When I look at my husband sitting across from me at the dining room table, calmly slicing his potatoes with the same solemn expression he might have while calculating the amortization of a loan, I am seized with the sudden desire to make grave but preposterous announcements.

By the way honey, I found out today I have cancer. Would you please pass the salt?

Or, upon my collapsing to the floor, Dear, don't let me spoil your dinner, but I believe I'm having a heart attack.

Something tells me that even news of some medical calamity would not break his composure, that he would view it instead as the kind of situation necessitating a cool head so the proper insurance companies can be notified, the proper forms can be filed.

We have become one of those couples that spend their days moving around within the institution of marriage like the planets orbiting the sun. There is an unseen and unfelt gravitational force that keeps us locked together in our own elliptical paths, but we remain far enough away from each other so we won't collide. The space across our long, well-polished dining room table is becoming wider and wider.

Despite what my dreams insist on telling me, my husband is a good man.

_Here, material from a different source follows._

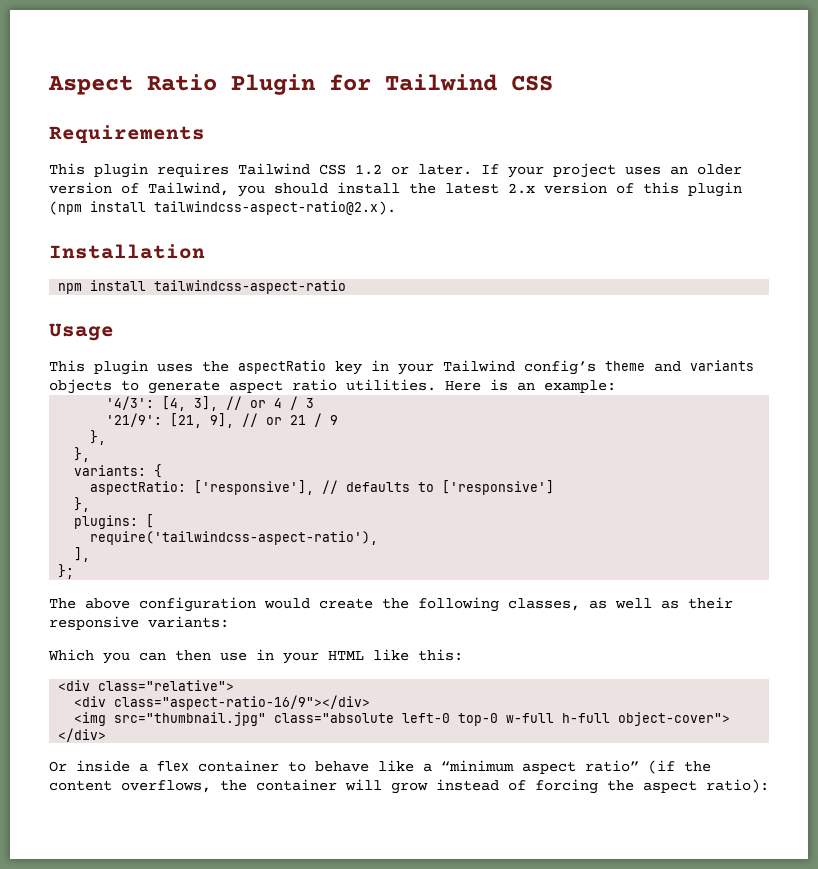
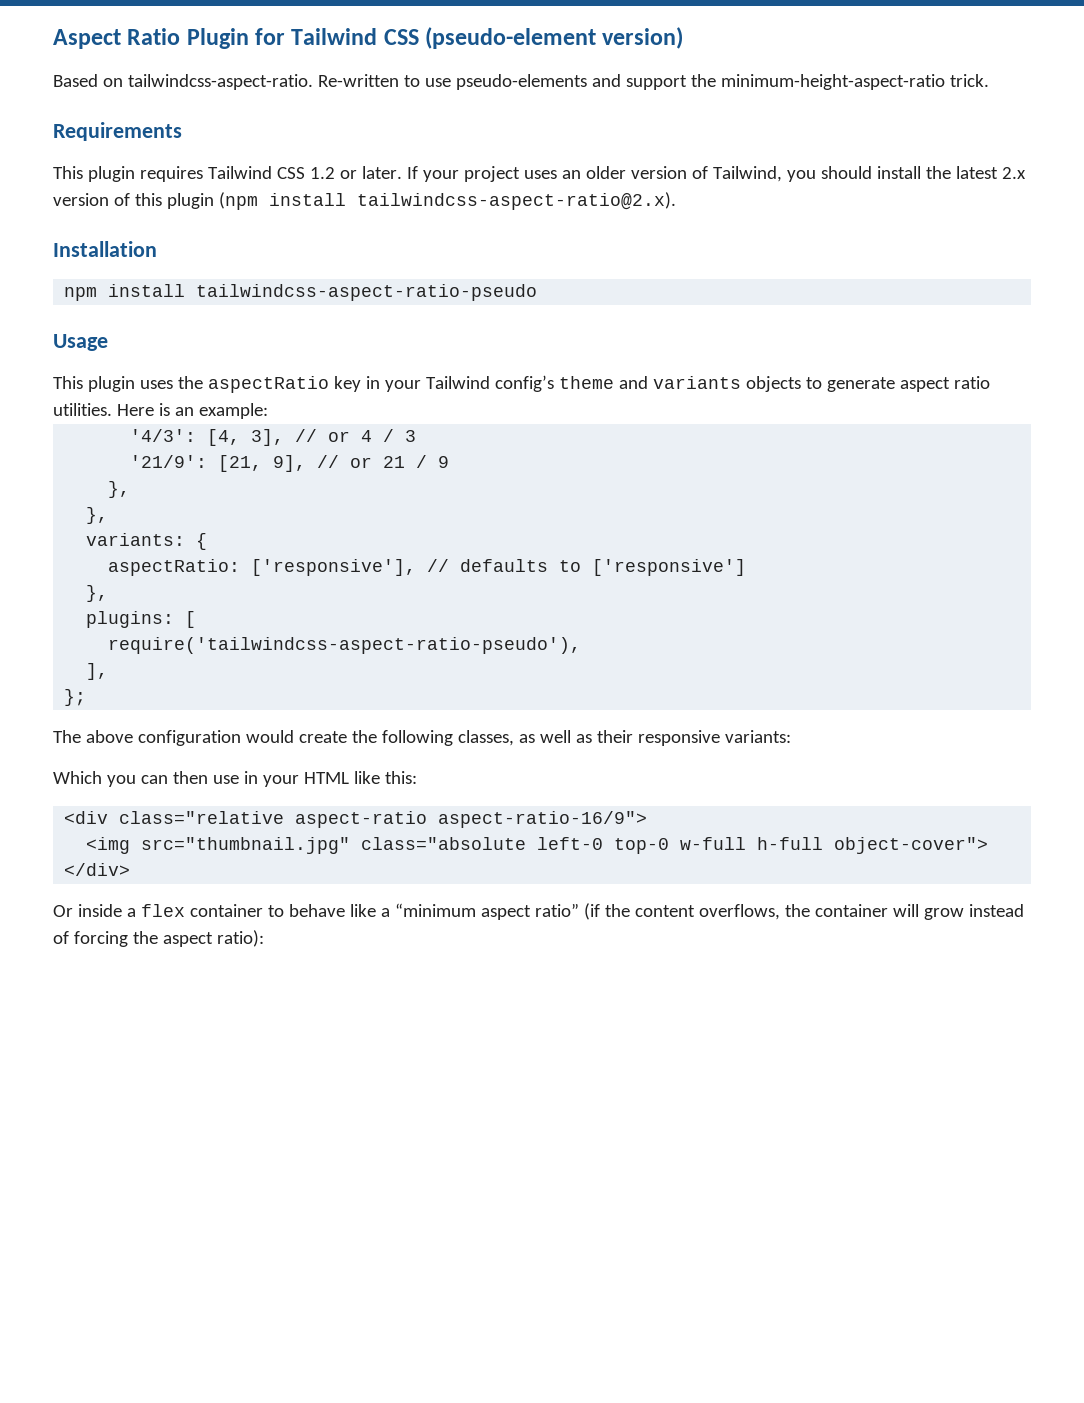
(553, 83) none -> [425,27,684,49] [53,74,989,90] (pseudo-element version) // Based on tailwindcss-aspect-ratio. Re-written to use pseudo-elements and support the minimum-height-aspect-ratio trick.
[154,280,347,294] tailwindcss-aspect-ratio -> [196,284,538,301] tailwindcss-aspect-ratio-pseudo
[90,531,379,545] require('tailwindcss-aspect-ratio'), -> [108,637,582,654] require('tailwindcss-aspect-ratio-pseudo'),
[98,680,235,691] [74,695,371,710] class="relative"> // <div class="aspect-ratio-16/9"></div> -> [119,811,648,828] class="relative aspect-ratio aspect-ratio-16/9">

Turner Maddox is a good man.

Decent.

Hardworking.

A pillar of the community.

That's what everyone says. Good is what he is, going about his life quietly and with the kind of single-mindedness touted by business consultants and motivational speakers. He reads paperbacks that inevitably have exclamation points in their titles. 1001 Ways to Motivate Your Team! or Plan, Proceed & Win! and so on, ad nauseam, and reads them seriously. This is where he picked up the idea for that electronic scheduler. Some book told him he needed one, top of the line for the on-the-go executive and all that, so he ran off to the nearest electronic gizmos store to get himself that very model, though buying it may be one of the only on-the-go activities he's enjoyed in years. I have fantasies of stuffing that scheduler down the garbage disposal, all the dates of his future grinding away in bytes down the drain.